In the Pla de l'Ós, where there is the mosaic by Joan Miró on which the van stopped after running over whoever it encountered in its path, and where the memorial in honor of the victims is located, the Veus choir was barely able to impose its music about the protesters' outbursts. Nor did the presenter of the act, the poet Fátima Saheb, manage to silence the fans by recalling the phrase that, in various languages, appears on the monument: "May peace cover you, oh, city of peace." There was no such peace.

The minute of silence prior to the floral offering was barely respected, in which first the victims and their relatives and then the authorities placed their white flowers in large pots while El cant dels ocells was played. Cries of “Spain is a state of murderers! We want the truth, you hypocrites!” accompanied the piece for cello by Pau Casals.

Jumarie will not be able to forget the anguish experienced in Barcelona. For what happened in 2017, when her son was reported missing until it was confirmed that he had died while she was seriously ill in a city hospital, and because yesterday she could not understand anything when she got up from her chair to leave her carnation , to whom she gave a kiss dissolved in tears, in the middle of the shouting.

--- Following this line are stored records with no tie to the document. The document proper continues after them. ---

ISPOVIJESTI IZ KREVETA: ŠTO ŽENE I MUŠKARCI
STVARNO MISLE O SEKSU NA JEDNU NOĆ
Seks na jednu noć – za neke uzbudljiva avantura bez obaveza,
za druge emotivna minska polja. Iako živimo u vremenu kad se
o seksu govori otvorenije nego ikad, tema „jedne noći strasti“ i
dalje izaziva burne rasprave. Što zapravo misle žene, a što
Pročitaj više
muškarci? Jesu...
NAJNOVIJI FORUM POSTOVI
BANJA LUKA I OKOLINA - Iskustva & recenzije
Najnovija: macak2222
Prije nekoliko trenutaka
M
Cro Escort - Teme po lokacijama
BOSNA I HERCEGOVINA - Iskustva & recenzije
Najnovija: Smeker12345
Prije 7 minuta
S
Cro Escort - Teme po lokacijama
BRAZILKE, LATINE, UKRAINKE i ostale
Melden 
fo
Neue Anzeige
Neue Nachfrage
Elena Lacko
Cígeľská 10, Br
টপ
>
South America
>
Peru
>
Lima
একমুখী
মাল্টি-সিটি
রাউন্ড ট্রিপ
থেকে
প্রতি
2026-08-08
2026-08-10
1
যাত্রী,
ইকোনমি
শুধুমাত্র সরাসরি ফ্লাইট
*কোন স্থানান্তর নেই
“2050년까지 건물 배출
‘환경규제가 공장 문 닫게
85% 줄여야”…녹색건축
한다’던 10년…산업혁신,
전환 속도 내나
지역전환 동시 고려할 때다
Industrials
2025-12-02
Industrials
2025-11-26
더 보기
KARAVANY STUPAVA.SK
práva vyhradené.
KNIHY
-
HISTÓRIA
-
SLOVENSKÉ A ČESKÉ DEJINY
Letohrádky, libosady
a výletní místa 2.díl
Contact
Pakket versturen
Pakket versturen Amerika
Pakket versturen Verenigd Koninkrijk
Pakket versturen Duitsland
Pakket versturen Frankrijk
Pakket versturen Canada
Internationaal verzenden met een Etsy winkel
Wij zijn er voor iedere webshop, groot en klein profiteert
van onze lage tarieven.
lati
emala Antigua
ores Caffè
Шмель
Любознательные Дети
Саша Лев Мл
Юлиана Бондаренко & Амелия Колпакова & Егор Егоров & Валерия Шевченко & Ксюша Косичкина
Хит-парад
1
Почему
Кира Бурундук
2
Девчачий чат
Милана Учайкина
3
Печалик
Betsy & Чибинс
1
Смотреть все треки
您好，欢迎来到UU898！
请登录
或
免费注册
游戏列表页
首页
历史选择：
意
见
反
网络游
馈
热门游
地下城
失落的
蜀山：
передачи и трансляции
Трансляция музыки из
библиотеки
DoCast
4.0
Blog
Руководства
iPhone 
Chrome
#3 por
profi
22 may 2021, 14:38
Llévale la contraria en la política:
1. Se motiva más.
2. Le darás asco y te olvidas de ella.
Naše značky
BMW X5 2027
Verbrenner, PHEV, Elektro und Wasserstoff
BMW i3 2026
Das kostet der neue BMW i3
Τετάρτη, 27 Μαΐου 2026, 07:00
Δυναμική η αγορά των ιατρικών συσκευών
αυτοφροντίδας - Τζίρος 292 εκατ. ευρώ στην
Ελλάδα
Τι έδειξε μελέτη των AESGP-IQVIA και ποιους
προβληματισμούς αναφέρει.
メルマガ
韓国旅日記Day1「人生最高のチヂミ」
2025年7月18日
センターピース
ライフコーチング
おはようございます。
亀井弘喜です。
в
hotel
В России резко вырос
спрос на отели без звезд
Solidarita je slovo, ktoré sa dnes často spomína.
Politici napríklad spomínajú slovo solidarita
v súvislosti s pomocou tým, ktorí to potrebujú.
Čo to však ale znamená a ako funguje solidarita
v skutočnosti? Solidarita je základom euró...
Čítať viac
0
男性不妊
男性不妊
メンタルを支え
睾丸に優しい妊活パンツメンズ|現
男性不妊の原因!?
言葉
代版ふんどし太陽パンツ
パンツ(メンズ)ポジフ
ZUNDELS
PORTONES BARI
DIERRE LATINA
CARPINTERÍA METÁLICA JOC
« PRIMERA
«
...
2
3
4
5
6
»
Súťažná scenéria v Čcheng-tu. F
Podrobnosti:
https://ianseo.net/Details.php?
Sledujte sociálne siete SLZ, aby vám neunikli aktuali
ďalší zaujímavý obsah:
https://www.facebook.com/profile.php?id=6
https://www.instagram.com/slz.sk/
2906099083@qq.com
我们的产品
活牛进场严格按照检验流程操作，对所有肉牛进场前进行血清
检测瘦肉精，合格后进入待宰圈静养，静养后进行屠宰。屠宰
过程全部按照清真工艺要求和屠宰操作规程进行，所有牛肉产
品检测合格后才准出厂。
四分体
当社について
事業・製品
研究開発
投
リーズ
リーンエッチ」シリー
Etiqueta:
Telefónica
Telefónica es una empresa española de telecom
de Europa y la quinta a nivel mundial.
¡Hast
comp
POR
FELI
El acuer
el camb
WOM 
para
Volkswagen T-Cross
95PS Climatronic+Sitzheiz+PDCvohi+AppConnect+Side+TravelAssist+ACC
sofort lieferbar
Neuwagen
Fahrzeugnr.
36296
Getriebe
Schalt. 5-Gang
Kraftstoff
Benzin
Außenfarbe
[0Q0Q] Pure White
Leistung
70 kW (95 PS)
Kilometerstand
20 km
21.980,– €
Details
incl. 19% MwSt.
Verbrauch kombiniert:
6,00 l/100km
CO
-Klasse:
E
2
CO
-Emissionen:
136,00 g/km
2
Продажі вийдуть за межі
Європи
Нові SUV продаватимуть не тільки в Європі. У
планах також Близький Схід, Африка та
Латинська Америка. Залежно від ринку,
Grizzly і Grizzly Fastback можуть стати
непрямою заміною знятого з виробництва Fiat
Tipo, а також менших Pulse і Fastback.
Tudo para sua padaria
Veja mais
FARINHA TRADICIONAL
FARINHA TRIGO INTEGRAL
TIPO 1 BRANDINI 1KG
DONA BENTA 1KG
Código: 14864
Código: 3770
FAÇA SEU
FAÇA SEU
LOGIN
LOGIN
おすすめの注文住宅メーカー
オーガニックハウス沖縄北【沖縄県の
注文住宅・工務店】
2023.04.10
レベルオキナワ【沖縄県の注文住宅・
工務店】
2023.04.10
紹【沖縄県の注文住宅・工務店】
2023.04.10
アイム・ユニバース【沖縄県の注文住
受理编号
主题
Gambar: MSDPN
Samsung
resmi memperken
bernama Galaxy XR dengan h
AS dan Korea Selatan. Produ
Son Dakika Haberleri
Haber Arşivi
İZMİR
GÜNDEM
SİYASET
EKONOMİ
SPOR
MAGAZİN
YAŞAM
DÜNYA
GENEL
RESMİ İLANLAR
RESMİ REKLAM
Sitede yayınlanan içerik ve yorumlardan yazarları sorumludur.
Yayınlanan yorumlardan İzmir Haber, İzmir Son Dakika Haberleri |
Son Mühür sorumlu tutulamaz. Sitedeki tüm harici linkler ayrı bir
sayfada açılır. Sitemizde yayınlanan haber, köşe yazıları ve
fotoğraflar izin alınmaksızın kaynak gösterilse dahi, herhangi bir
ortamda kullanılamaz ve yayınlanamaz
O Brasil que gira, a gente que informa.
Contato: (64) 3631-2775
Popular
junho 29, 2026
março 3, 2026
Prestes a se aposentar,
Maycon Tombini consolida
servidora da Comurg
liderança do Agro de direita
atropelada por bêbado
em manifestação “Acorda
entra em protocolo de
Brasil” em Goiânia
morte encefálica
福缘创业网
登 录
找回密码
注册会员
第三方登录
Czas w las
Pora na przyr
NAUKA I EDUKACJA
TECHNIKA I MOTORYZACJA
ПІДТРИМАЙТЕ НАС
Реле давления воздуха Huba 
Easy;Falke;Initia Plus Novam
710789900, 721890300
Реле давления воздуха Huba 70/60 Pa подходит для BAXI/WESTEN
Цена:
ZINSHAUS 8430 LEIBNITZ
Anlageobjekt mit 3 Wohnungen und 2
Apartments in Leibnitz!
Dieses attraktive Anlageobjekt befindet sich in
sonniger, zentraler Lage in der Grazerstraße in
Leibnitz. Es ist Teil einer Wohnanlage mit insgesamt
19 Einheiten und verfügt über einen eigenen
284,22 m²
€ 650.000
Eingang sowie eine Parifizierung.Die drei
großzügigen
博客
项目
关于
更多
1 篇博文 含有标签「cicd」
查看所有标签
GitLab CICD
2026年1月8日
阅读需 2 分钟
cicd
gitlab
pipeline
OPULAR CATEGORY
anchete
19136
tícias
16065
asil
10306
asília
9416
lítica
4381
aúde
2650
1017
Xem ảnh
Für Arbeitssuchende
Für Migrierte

In the turn of the politicians and the security forces, the voices were exalted. “Shame”, they shouted at the delegation headed by the president, Pere Aragonès. But that accusation became a boomerang, because the majority feeling was shame, yes, but because of the transformation of a civic act into an embarrassing spectacle.

From her place among the institutional representatives, where she was as president of Junts having been suspended as a deputy despite not having resigned as president of the Parliament, Laura Borràs approached the protesters, who acclaimed her shouting “president! , Chairwoman!". Two hours later, and when the shouts were “Aragonès, botifler! (traitor)”, she herself reappeared before the European Union delegation in Barcelona, ​​in another protest called by the same demonstrators on the Rambla, where they had come to confront relatives of the victims who made their hostility and contempt ugly.

After the act, Colau asked for a "critical reflection" on what happened. "It seems to me a profound lack of respect," said the mayor, for whom boycotting the tribute to the victims "in a partisan way is the height of shame."